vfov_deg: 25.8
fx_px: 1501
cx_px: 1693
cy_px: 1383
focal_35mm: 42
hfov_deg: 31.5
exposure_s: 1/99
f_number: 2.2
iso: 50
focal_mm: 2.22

========================================

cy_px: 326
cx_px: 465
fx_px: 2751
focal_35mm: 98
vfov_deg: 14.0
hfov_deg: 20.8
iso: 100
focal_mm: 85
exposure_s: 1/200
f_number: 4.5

========================================

# Exercise directions
Of the lines above, retype only those from the line containing "fx_px: 1501" through the line containing "focal_mm: 2.22", including both, exactly.

# Finished exercise
fx_px: 1501
cx_px: 1693
cy_px: 1383
focal_35mm: 42
hfov_deg: 31.5
exposure_s: 1/99
f_number: 2.2
iso: 50
focal_mm: 2.22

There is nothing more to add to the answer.